Friday, February 10, 2012

Dell PowerEdge 1850 + PowerVault 220S

Only a few moments ago I started this blog, and I already feel the need to share something with you.

I started work today and one of my first duties of the day is checking Nagios for failed systems.

First thing I noticed was a critical message of one of the servers I work with.
At second glance it showed: Dell PowerEdge 1850 with attached PowerVault 220S.
And the entire vault is missing from the system.

So what went wrong?

As the vault wasn't even listed in the system properties anymore I thought about somebody accidentally unplugged it. As we use a shared datacentre with a couple of other companies together this could be a possibility.
But I was relieved to discover, that the vault itself was still plugged in correctly and was humming away in idle-mode.

Okay, so something different went wrong.

A close look at the system-logs revealed a reboot in the middle of the night, which is not uncommon for systems with auto updates enabled.

I used Google a bit and hit another blog, describing something very similar to my problem (Nerhood Weblog).

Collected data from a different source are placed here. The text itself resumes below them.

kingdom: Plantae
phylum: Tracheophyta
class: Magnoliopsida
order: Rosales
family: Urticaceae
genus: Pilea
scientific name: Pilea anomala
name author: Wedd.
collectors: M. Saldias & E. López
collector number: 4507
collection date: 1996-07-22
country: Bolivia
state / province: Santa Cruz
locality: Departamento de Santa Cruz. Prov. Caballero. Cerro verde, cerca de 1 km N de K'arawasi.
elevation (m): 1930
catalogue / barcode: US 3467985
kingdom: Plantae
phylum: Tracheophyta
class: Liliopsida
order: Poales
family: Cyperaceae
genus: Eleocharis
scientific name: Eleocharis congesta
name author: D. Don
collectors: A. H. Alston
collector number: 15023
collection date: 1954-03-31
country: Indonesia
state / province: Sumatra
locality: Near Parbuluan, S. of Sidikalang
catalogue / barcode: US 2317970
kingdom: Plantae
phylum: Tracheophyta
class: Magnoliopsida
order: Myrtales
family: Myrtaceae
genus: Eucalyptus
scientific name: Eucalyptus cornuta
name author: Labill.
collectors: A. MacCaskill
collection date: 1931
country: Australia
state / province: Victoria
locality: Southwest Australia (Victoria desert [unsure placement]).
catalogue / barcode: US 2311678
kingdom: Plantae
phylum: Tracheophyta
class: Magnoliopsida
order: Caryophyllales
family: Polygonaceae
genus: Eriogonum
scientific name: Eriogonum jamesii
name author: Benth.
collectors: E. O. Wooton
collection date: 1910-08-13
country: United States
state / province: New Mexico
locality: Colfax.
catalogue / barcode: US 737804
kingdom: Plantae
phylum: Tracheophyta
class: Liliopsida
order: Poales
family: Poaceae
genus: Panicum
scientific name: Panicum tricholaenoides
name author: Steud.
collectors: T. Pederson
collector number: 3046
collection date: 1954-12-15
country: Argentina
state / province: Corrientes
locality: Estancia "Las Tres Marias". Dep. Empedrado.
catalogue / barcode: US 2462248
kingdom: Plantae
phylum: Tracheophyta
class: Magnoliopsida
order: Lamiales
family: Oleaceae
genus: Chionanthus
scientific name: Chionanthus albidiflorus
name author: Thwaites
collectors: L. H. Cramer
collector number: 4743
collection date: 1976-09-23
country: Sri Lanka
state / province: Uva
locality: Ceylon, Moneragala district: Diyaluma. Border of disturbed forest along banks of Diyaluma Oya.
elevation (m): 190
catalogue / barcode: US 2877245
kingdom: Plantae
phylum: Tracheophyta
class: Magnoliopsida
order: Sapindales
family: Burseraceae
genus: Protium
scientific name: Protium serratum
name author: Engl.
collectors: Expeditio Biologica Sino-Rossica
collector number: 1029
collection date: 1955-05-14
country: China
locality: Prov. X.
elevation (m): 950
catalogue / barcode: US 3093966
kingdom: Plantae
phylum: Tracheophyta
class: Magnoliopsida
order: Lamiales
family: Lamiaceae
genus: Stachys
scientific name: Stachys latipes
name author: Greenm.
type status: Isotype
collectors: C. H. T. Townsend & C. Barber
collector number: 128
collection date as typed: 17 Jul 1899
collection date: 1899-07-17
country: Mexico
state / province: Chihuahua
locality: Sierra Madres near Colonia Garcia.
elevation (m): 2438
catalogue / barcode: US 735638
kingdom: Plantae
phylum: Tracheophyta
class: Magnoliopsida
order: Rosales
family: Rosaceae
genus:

So running some system diagnostics revealed: Dell PERC 3/DC as a RAID controller, managing the vault.

Shutting down the server and doing a cold start didn't solve the problem by the way, it's some sort of crude gamble playing with these devices. Sometime they appear after a reboot, mostly they don't.

Where to go from here? I actually don't know. Since the devices are out of warranty a few years now, I think I'll try to find a replacement for the crappy controller as this seems to be the main source of failure in this case.

If you happen to have these devices lying around, don’t under any circumstances try to use them in this combination. You will fail.

I hope I'll find a fix for this. Somehow.